Tuesday, January 17, 2012

Earth haters debate: part n

From left to right as we saw them:

Rick Perry: very handsome, mostly self-educated, passionate, W with better hair. Polling at about 30% in his own state of Texas. Perry will be gone after South Carolina.

Rick Santorum: i get the sense that he will say anything, do anything, kill anyone who gets in his way.

Mitt Romney: he is so scripted somebody else probably undresses him for bed. His delivery is peppered with oblique racist code intended to assure his minders that even though he's weaker than Gingrich on foreign policy he will protect the oligarchy.

He's doing somebody other than his wife...i can spot a cheater like a vulture spots a corpse.

Newt: yeah, he's a ball buster and took the whip to Juan Williams nearly reducing the former NPR news analyst to a lip-quivering meltdown bringing the mostly white audience to within microns of a lynching.
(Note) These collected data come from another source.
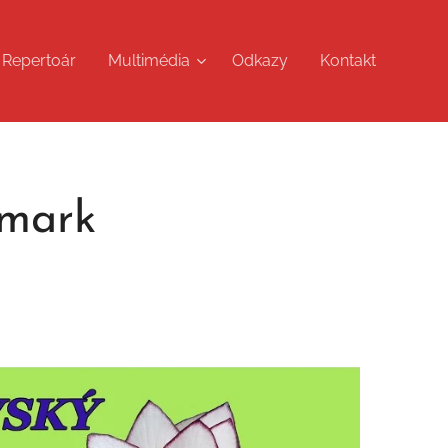
Repertoár
Multimédia
Odkazy
Kontakt
rmark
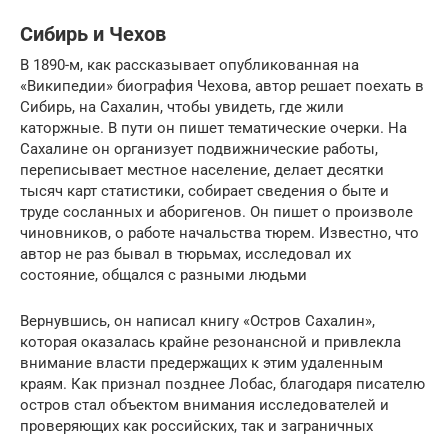
Сибирь и Чехов
В 1890-м, как рассказывает опубликованная на
«Википедии» биография Чехова, автор решает поехать в
Сибирь, на Сахалин, чтобы увидеть, где жили
каторжные. В пути он пишет тематические очерки. На
Сахалине он организует подвижнические работы,
переписывает местное население, делает десятки
тысяч карт статистики, собирает сведения о быте и
труде сосланных и аборигенов. Он пишет о произволе
чиновников, о работе начальства тюрем. Известно, что
автор не раз бывал в тюрьмах, исследовал их
состояние, общался с разными людьми
Вернувшись, он написал книгу «Остров Сахалин»,
которая оказалась крайне резонансной и привлекла
внимание власти предержащих к этим удаленным
краям. Как признал позднее Лобас, благодаря писателю
остров стал объектом внимания исследователей и
проверяющих как российских, так и заграничных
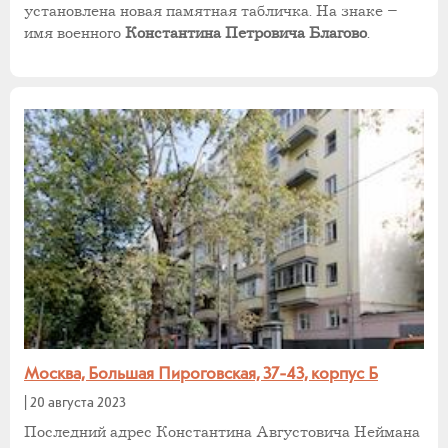
установлена новая памятная табличка. На знаке –
имя военного
Константина Петровича Благово
.
Москва, Большая Пироговская, 37-43, корпус Б
|
20 августа 2023
Последний адрес Константина Августовича Неймана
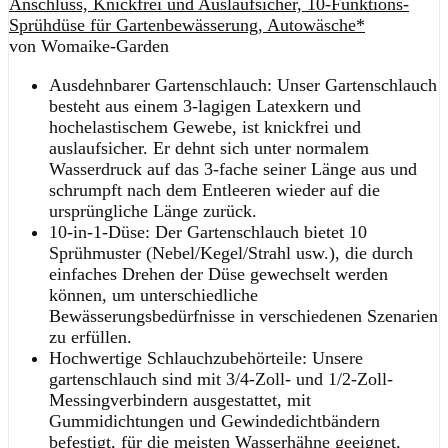
Anschluss, Knickfrei und Auslaufsicher, 10-Funktions-
Sprühdüse für Gartenbewässerung, Autowäsche*
von Womaike-Garden
Ausdehnbarer Gartenschlauch: Unser Gartenschlauch
besteht aus einem 3-lagigen Latexkern und
hochelastischem Gewebe, ist knickfrei und
auslaufsicher. Er dehnt sich unter normalem
Wasserdruck auf das 3-fache seiner Länge aus und
schrumpft nach dem Entleeren wieder auf die
ursprüngliche Länge zurück.
10-in-1-Düse: Der Gartenschlauch bietet 10
Sprühmuster (Nebel/Kegel/Strahl usw.), die durch
einfaches Drehen der Düse gewechselt werden
können, um unterschiedliche
Bewässerungsbedürfnisse in verschiedenen Szenarien
zu erfüllen.
Hochwertige Schlauchzubehörteile: Unsere
gartenschlauch sind mit 3/4-Zoll- und 1/2-Zoll-
Messingverbindern ausgestattet, mit
Gummidichtungen und Gewindedichtbändern
befestigt, für die meisten Wasserhähne geeignet,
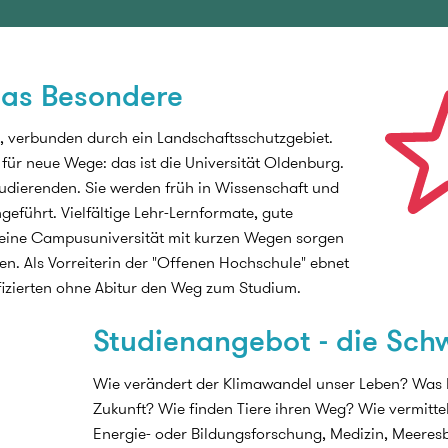
das Besondere
n, verbunden durch ein Landschaftsschutzgebiet.
t für neue Wege: das ist die Universität Oldenburg.
tudierenden. Sie werden früh in Wissenschaft und
ngeführt. Vielfältige Lehr-Lernformate, gute
 eine Campusuniversität mit kurzen Wegen sorgen
en. Als Vorreiterin der "Offenen Hochschule" ebnet
ifizierten ohne Abitur den Weg zum Studium.
Studienangebot - die Sch
Wie verändert der Klimawandel unser Leben? Was l
Zukunft? Wie finden Tiere ihren Weg? Wie vermitt
Energie- oder Bildungsforschung, Medizin, Meeresb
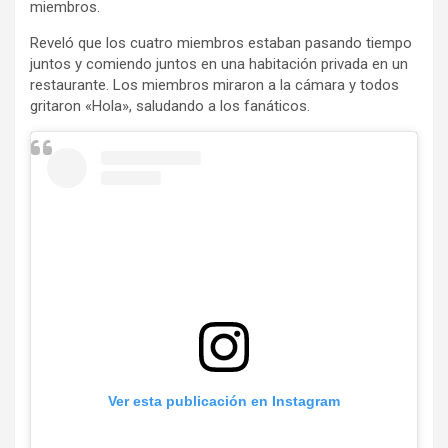
miembros.
Reveló que los cuatro miembros estaban pasando tiempo
juntos y comiendo juntos en una habitación privada en un
restaurante. Los miembros miraron a la cámara y todos
gritaron «Hola», saludando a los fanáticos.
Ver esta publicación en Instagram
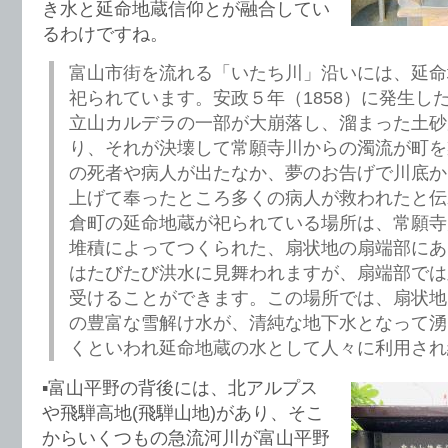
き水と延命地蔵信仰とが融合してい
るわけですね。
富山市街を流れる「いたち川」沿いには、延命
祀られています。安政５年（1858）に発生し
立山カルデラの一部が大崩落し、溜まった土砂
り、それが決壊して常願寺川からの濁流が町を
の死者や病人が出たなか、夢のお告げで川底か
上げて奉ったところ多くの病人が救われたと伝
倉町の延命地蔵が祀られている場所は、常願寺
堆積によってつくられた、扇状地の扇端部にあ
はたびたび洪水に見舞われますが、扇端部では
受けることができます。この場所では、扇状地
の豊富な雪解け水が、清純な地下水となって湧
くといわれ延命地蔵の水として人々に利用され
▪️富山平野の背後には、北アルプス
や飛騨高地(飛騨山地)があり、そこ
からいくつもの急流河川が富山平野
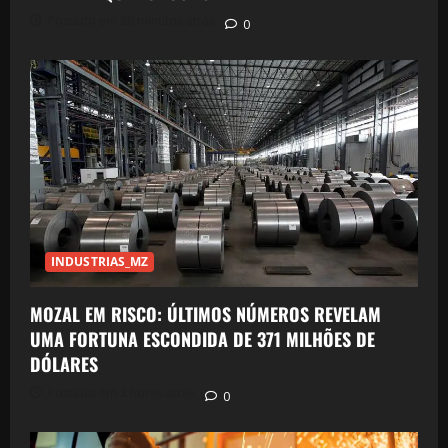
Postado em 30 minutos atrás
0
INDUSTRIAS_MZ
MOZAL EM RISCO: ÚLTIMOS NÚMEROS REVELAM
UMA FORTUNA ESCONDIDA DE 371 MILHÕES DE
DÓLARES
Postado em 3 horas atrás
0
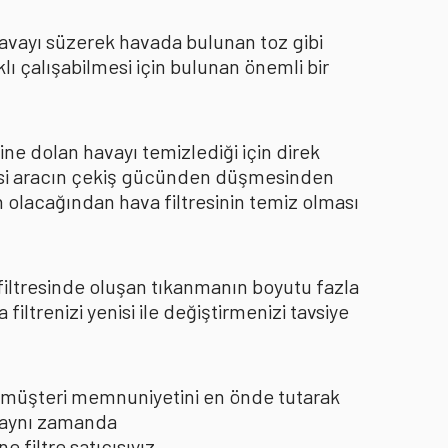
 havayı süzerek havada bulunan toz gibi
ı çalışabilmesi için bulunan önemli bir
ine dolan havayı temizlediği için direk
kisi aracın çekiş gücünden düşmesinden
 olacağından hava filtresinin temiz olması
 filtresinde oluşan tıkanmanın boyutu fazla
ltrenizi yenisi ile değiştirmenizi tavsiye
le müşteri memnuniyetini en önde tutarak
ı aynı zamanda
filtre satıcısıyız.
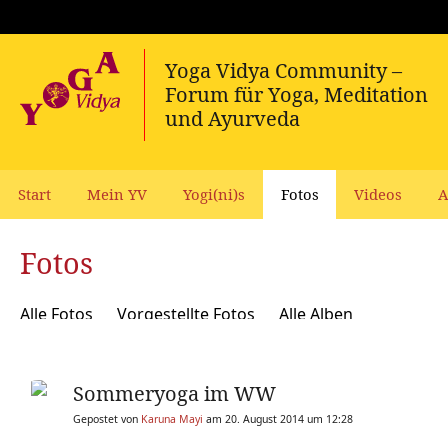
Start
Mein YV
Yogi(ni)s
Fotos
Videos
A
Fotos
Alle Fotos
Vorgestellte Fotos
Alle Alben
Sommeryoga im WW
Gepostet von
Karuna Mayi
am 20. August 2014 um 12:28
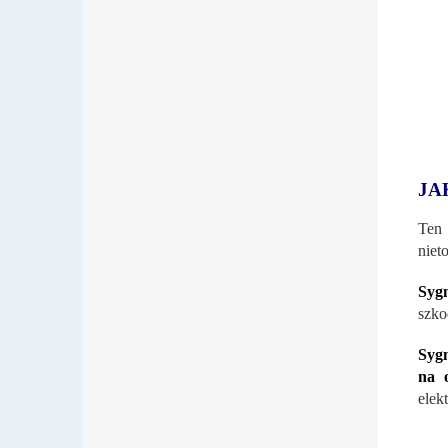
JA
Ten
niet
Syg
szko
Sygn
na o
elek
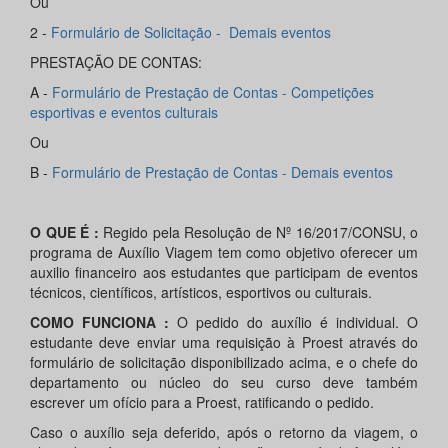
Ou
2 -
Formulário de Solicitação - Demais eventos
PRESTAÇÃO DE CONTAS:
A -
Formulário de Prestação de Contas - Competições
esportivas e eventos culturais
Ou
B -
Formulário de Prestação de Contas - Demais eventos
O QUE É :
Regido pela Resolução de Nº 16/2017/CONSU, o
programa de Auxílio Viagem tem como objetivo oferecer um
auxilio financeiro aos estudantes que participam de eventos
técnicos, científicos, artísticos, esportivos ou culturais.
COMO FUNCIONA :
O pedido do auxílio é individual. O
estudante deve enviar uma requisição à Proest através do
formulário de solicitação disponibilizado acima, e o chefe do
departamento ou núcleo do seu curso deve também
escrever um ofício para a Proest, ratificando o pedido.
Caso o auxílio seja deferido, após o retorno da viagem, o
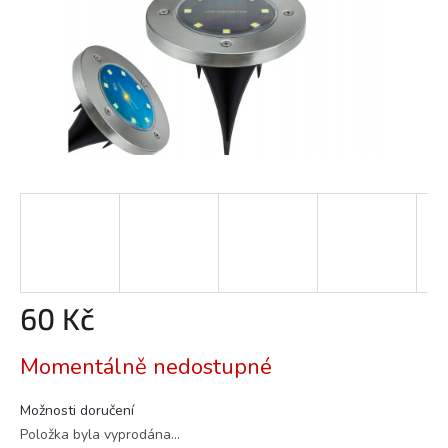
60 Kč
Měrná
Momentálně nedostupné
cena:
Možnosti doručení
Položka byla vyprodána…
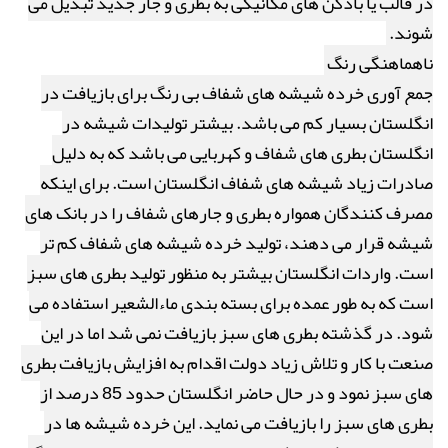
در قالب یا بادکن های مکانیکی به بطری و جار جدید تبدیل می
شوند.
ناهماهنگی رنگ
جمع آوری خرده شیشه های شفاف بی رنگ برای بازیافت در
انگلستان بسیار کم می باشد. بیشتر تولیدات شیشه در
انگلستان بطری های شفاف و کهربایی می باشد که به دلیل
صادرات زیاد شیشه های شفاف انگلستان است. برای اینکه
مصرف کنندگان همواره بطری و جارهای شفاف را در بانک های
شیشه قرار می دهند، تولید خرده شیشه های شفاف کم تر
است. واردات انگلستان بیشتر به منظور تولید بطری های سبز
است که به طور عمده برای بسته بندی ماءالشعیر استفاده می
شود. در گذشته بطری های سبز بازیافت نمی شد اما در این
صنعت با کار و تلاش زیاد دولت اقدام به افزایش بازیافت بطری
های سبز نمود و در حال حاضر انگلستان حدود 85 درصد از
بطری های سبز را بازیافت می نماید. این خرده شیشه ها در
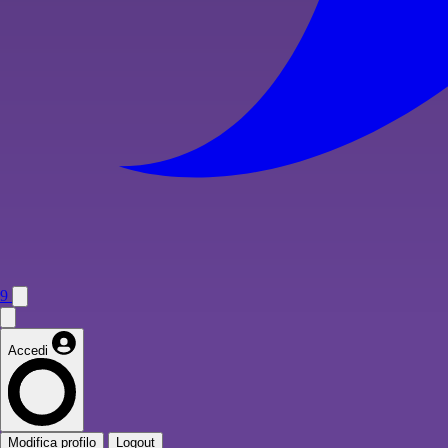
9
Accedi
Modifica profilo
Logout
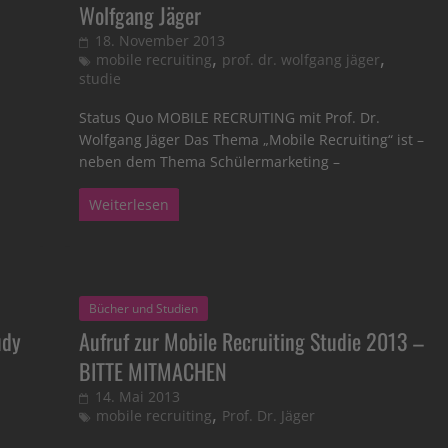
Wolfgang Jäger
18. November 2013
,
,
mobile recruiting
prof. dr. wolfgang jäger
studie
Status Quo MOBILE RECRUITING mit Prof. Dr.
Wolfgang Jäger Das Thema „Mobile Recruiting“ ist –
neben dem Thema Schülermarketing –
Weiterlesen
Bücher und Studien
udy
Aufruf zur Mobile Recruiting Studie 2013 –
BITTE MITMACHEN
14. Mai 2013
,
mobile recruiting
Prof. Dr. Jäger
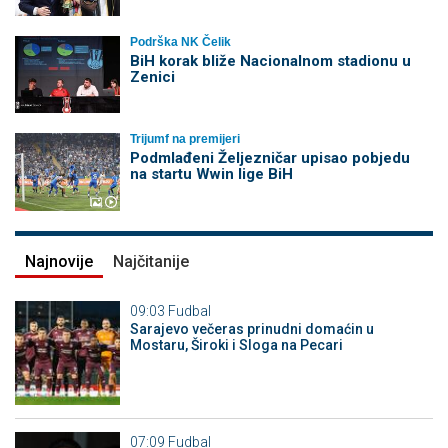
Podrška NK Čelik
BiH korak bliže Nacionalnom stadionu u
Zenici
Trijumf na premijeri
Podmlađeni Željezničar upisao pobjedu
na startu Wwin lige BiH
Najnovije
Najčitanije
09:03
Fudbal
Sarajevo večeras prinudni domaćin u
Mostaru, Široki i Sloga na Pecari
07:09
Fudbal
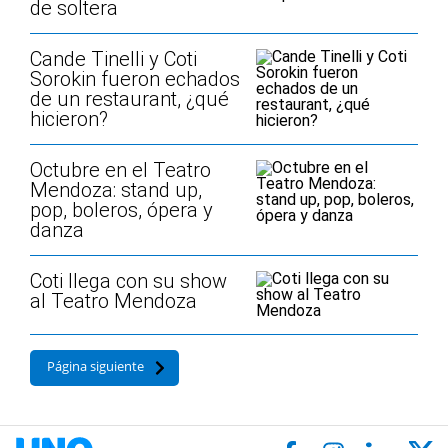
de soltera
Cande Tinelli y Coti
Sorokin fueron echados
de un restaurant, ¿qué
hicieron?
Octubre en el Teatro
Mendoza: stand up,
pop, boleros, ópera y
danza
Coti llega con su show
al Teatro Mendoza
Página siguiente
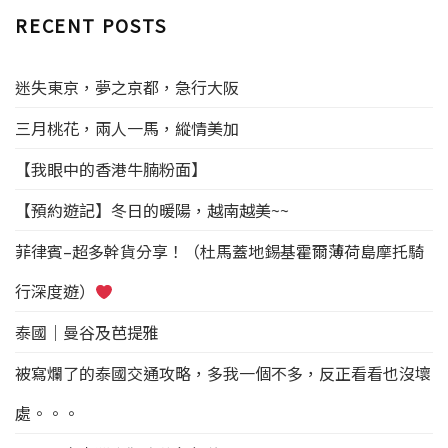
RECENT POSTS
迷失東京，夢之京都，急行大阪
三月桃花，兩人一馬，縱情美加
【我眼中的香港牛腩粉面】
【預約遊記】冬日的暖陽，越南越美~~
菲律賓–超多幹貨分享！（杜馬蓋地錫基霍爾薄荷島摩托騎
行深度遊）
泰國｜曼谷及芭提雅
被寫爛了的泰國交通攻略，多我一個不多，反正看看也沒壞
處。。。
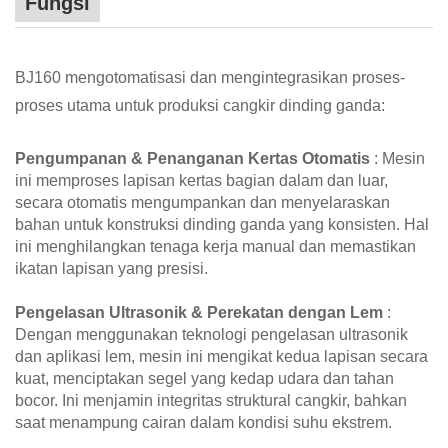
Fungsi
BJ160 mengotomatisasi dan mengintegrasikan proses-
proses utama untuk produksi cangkir dinding ganda:
Pengumpanan & Penanganan Kertas Otomatis
: Mesin
ini memproses lapisan kertas bagian dalam dan luar,
secara otomatis mengumpankan dan menyelaraskan
bahan untuk konstruksi dinding ganda yang konsisten. Hal
ini menghilangkan tenaga kerja manual dan memastikan
ikatan lapisan yang presisi.
Pengelasan Ultrasonik & Perekatan dengan Lem
:
Dengan menggunakan teknologi pengelasan ultrasonik
dan aplikasi lem, mesin ini mengikat kedua lapisan secara
kuat, menciptakan segel yang kedap udara dan tahan
bocor. Ini menjamin integritas struktural cangkir, bahkan
saat menampung cairan dalam kondisi suhu ekstrem.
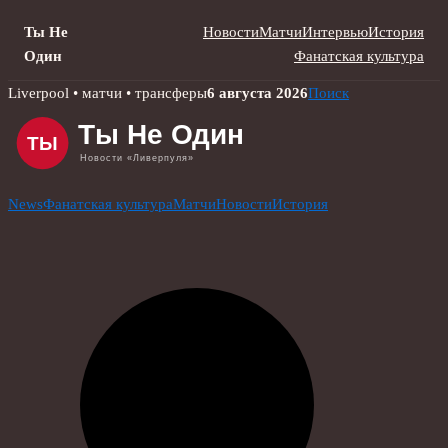
Ты Не
Новости
Матчи
Интервью
История
Один
Фанатская культура
Skip
Liverpool • матчи • трансферы
6 августа 2026
Поиск
to
content
News
Фанатская культура
Матчи
Новости
История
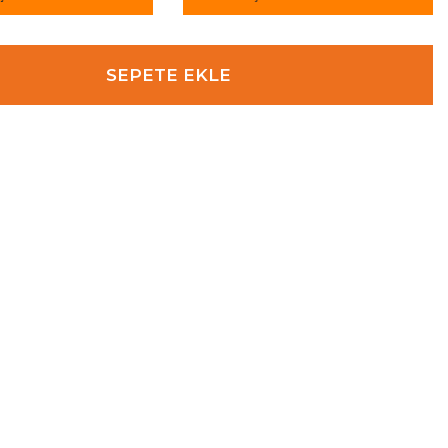
SEPETE EKLE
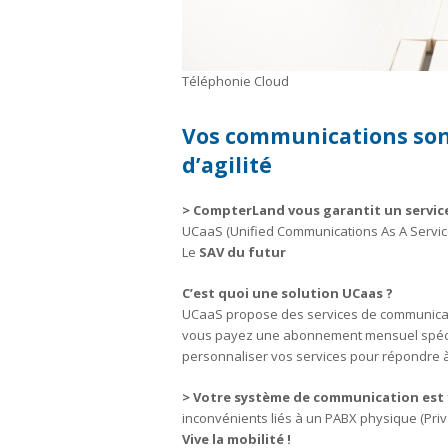
Téléphonie Cloud
Vos communications sont
d’agilité
> CompterLand vous garantit un servic
UCaaS (Unified Communications As A Servic
Le
SAV du futur
C’est quoi une solution UCaas ?
UCaaS propose des services de communicat
vous payez une abonnement mensuel spécif
personnaliser vos services pour répondre 
> Votre système de communication est 
inconvénients liés à un PABX physique (Pri
Vive la mobilité !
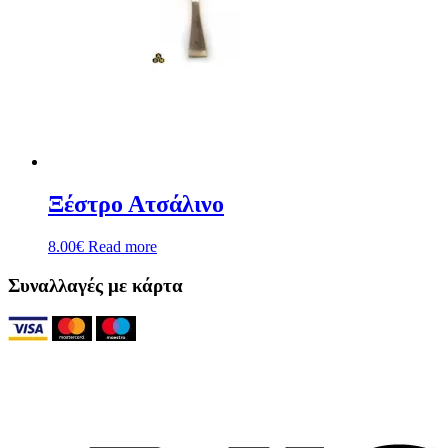
Ξέστρο Ατσάλινο
8.00
€
Read more
Συναλλαγές με κάρτα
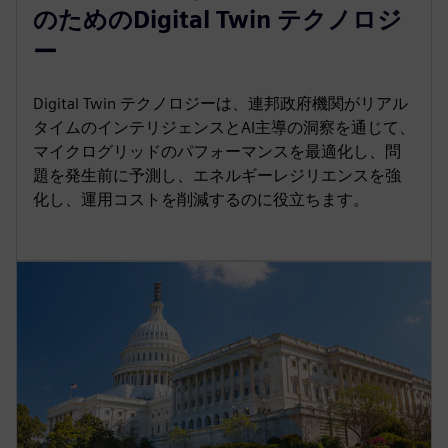
のためのDigital Twin テクノロジ
ー
Digital Twin テクノロジーは、連邦政府機関がリアル
タイムのインテリジェンスとAI主導の洞察を通じて、
マイクログリッドのパフォーマンスを最適化し、問
題を発生前に予測し、エネルギーレジリエンスを強
化し、運用コストを削減するのに役立ちます。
Could you imagine living with Newt? He's got a hair weave, right? He's certainly qualified for the job but working for him would be worse than working for Bill Janklow except that his finger would be too near The Button. The Nott Mitt crowd is trapped wondering whether another college professor should be Chief Executive.

Ron Paul: he certainly has the look of a kindly old man. He's in it for the duration and will be nipping at Mitt's ankles all the way to the convention.